To balance the interests of developers and investors and to motivate developers to convert their operations into schemes which are fully compliant with the Participatory Share Construction Law, a new tax benefit initiative has been introduced into law. In particular, the Tax Code has been amended to provide that VAT is no longer applied to services rendered by developers under participatory share construction agreements (except industrial constructions). Developers will be able to apply this tax relief in the fourth quarter of 2010. It is expected that this statutory development will positively affect the financial standing of developers.

The Need to Set Forth Clear Rules and Mechanisms for Imposing Liability on Developers

As discussed above, the past application of the Participatory Share Construction Law failed to prevent numerous violations of individuals’ rights by unfair developers which was the main impetus for the further imposition of liability on developers. In addition, the procedure for imposing liability was not sufficiently clear and straightforward.

It appears that the SCL Amendments seek to resolve these problems by imposing the following sanctions for the violation of the Participatory Share Construction Law (and in particular for the improper raising of funds from individuals (including through using other types of schemes)):

  • Damages. An individual may claim: (a) the immediate refund of all amounts paid to the developer; (b) the payment of interest at double the statutory rate calculated in accordance with Article 395 of the RF Civil Code; and (c) the payment of damages (in addition to the payment of interest at double the statutory rate calculated in accordance with Article 395 of the RF Civil Code on such amounts).  
  • Administrative Fines. A developer (a legal entity) may be held administratively liable in an amount varying from RUB 500,000 to RUB 1,000,000 (approximately EUR 12,755 to EUR 25,510). The officers of the developer may be held administratively liable in an amount varying from RUB 20,000 to RUB 50,000 (approximately EUR 510 - EUR 1,275). Please note that administrative liability may be imposed on the developer (and its officers) for each violation of the Participatory Share Construction Law separately so that raising funds from each individual in violation of the Participatory Share Construction Law will trigger administrative liability in each case on the developer.  
  • Challenge in Courts. The SCL Amendments expressly provide that a transaction entered into in violation of the Participatory Share Construction Law may be challenged in court (but note that such a transaction is not deemed to be void from the moment when it was made, but only from the moment when the court overturns it). The statute of limitations for bringing such a challenge is one year from the date when an interested person learned or should have learned of the violation. This claim can only be brought by the individual who entered into the relevant transaction.
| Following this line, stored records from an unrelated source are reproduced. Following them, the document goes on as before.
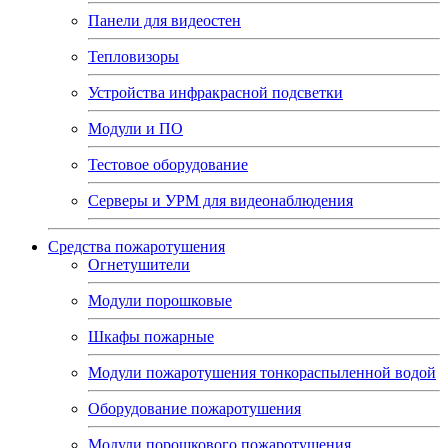
Панели для видеостен
Тепловизоры
Устройства инфракрасной подсветки
Модули и ПО
Тестовое оборудование
Серверы и УРМ для видеонаблюдения
Средства пожаротушения
Огнетушители
Модули порошковые
Шкафы пожарные
Модули пожаротушения тонкораспыленной водой
Оборудование пожаротушения
Модули порошкового пожаротушения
Application of the SCL Amendments in Practice

At the time of drafting the SCL Amendments, there was discussion about making the law retroactive to apply to those agreements which were already in effect. However, it appears the SCL Amendments do not include such a provision. Nevertheless, since the SCL Amendments are relatively new and there appear to be no reported cases interpreting the new law, it is possible that courts could attempt to apply them retroactively. Thus, it is advisable (where possible and applicable) for developers to proceed with converting agreements entered into under other schemes into participatory share construction agreements to ensure compliance with these recent Russian law changes and to avoid any negative implications in this respect in the future.